Assignment:
Repeat the records below exactly.

Given records:
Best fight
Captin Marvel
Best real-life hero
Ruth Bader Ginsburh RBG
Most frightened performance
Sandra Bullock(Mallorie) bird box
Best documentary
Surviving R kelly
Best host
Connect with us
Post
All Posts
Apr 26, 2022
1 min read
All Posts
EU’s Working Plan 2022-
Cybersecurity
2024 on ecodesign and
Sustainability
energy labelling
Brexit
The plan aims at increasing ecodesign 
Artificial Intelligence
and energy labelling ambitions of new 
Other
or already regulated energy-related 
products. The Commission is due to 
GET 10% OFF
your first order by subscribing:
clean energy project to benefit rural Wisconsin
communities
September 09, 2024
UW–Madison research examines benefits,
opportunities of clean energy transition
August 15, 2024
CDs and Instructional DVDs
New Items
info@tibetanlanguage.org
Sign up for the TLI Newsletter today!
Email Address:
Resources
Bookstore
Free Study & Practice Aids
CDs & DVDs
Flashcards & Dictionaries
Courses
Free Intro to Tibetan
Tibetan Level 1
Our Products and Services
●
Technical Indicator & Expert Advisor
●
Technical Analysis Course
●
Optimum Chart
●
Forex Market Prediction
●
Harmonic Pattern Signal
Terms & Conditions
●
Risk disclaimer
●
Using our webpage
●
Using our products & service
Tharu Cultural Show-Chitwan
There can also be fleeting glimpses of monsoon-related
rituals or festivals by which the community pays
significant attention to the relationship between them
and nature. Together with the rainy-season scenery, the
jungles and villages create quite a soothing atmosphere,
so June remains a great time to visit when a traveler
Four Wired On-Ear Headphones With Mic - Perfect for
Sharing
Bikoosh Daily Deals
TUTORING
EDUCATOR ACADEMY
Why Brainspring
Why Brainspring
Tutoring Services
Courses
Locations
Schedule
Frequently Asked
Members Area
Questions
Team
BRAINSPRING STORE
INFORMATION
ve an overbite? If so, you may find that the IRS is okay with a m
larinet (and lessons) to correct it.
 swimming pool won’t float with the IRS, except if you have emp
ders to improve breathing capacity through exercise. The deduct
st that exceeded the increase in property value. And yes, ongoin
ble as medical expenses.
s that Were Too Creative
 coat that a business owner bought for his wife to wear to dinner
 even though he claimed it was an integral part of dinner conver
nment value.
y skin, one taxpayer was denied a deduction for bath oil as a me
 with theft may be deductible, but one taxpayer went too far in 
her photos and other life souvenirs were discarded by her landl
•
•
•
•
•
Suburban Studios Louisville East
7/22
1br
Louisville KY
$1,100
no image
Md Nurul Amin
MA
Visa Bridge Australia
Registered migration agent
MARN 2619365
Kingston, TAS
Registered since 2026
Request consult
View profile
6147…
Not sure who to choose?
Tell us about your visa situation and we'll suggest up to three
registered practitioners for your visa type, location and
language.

Response below:
Best fight
Captin Marvel
Best real-life hero
Ruth Bader Ginsburh RBG
Most frightened performance
Sandra Bullock(Mallorie) bird box
Best documentary
Surviving R kelly
Best host
Connect with us
Post
All Posts
Apr 26, 2022
1 min read
All Posts
EU’s Working Plan 2022-
Cybersecurity
2024 on ecodesign and
Sustainability
energy labelling
Brexit
The plan aims at increasing ecodesign 
Artificial Intelligence
and energy labelling ambitions of new 
Other
or already regulated energy-related 
products. The Commission is due to 
GET 10% OFF
your first order by subscribing:
clean energy project to benefit rural Wisconsin
communities
September 09, 2024
UW–Madison research examines benefits,
opportunities of clean energy transition
August 15, 2024
CDs and Instructional DVDs
New Items
info@tibetanlanguage.org
Sign up for the TLI Newsletter today!
Email Address:
Resources
Bookstore
Free Study & Practice Aids
CDs & DVDs
Flashcards & Dictionaries
Courses
Free Intro to Tibetan
Tibetan Level 1
Our Products and Services
●
Technical Indicator & Expert Advisor
●
Technical Analysis Course
●
Optimum Chart
●
Forex Market Prediction
●
Harmonic Pattern Signal
Terms & Conditions
●
Risk disclaimer
●
Using our webpage
●
Using our products & service
Tharu Cultural Show-Chitwan
There can also be fleeting glimpses of monsoon-related
rituals or festivals by which the community pays
significant attention to the relationship between them
and nature. Together with the rainy-season scenery, the
jungles and villages create quite a soothing atmosphere,
so June remains a great time to visit when a traveler
Four Wired On-Ear Headphones With Mic - Perfect for
Sharing
Bikoosh Daily Deals
TUTORING
EDUCATOR ACADEMY
Why Brainspring
Why Brainspring
Tutoring Services
Courses
Locations
Schedule
Frequently Asked
Members Area
Questions
Team
BRAINSPRING STORE
INFORMATION
ve an overbite? If so, you may find that the IRS is okay with a m
larinet (and lessons) to correct it.
 swimming pool won’t float with the IRS, except if you have emp
ders to improve breathing capacity through exercise. The deduct
st that exceeded the increase in property value. And yes, ongoin
ble as medical expenses.
s that Were Too Creative
 coat that a business owner bought for his wife to wear to dinner
 even though he claimed it was an integral part of dinner conver
nment value.
y skin, one taxpayer was denied a deduction for bath oil as a me
 with theft may be deductible, but one taxpayer went too far in 
her photos and other life souvenirs were discarded by her landl
•
•
•
•
•
Suburban Studios Louisville East
7/22
1br
Louisville KY
$1,100
no image
Md Nurul Amin
MA
Visa Bridge Australia
Registered migration agent
MARN 2619365
Kingston, TAS
Registered since 2026
Request consult
View profile
6147…
Not sure who to choose?
Tell us about your visa situation and we'll suggest up to three
registered practitioners for your visa type, location and
language.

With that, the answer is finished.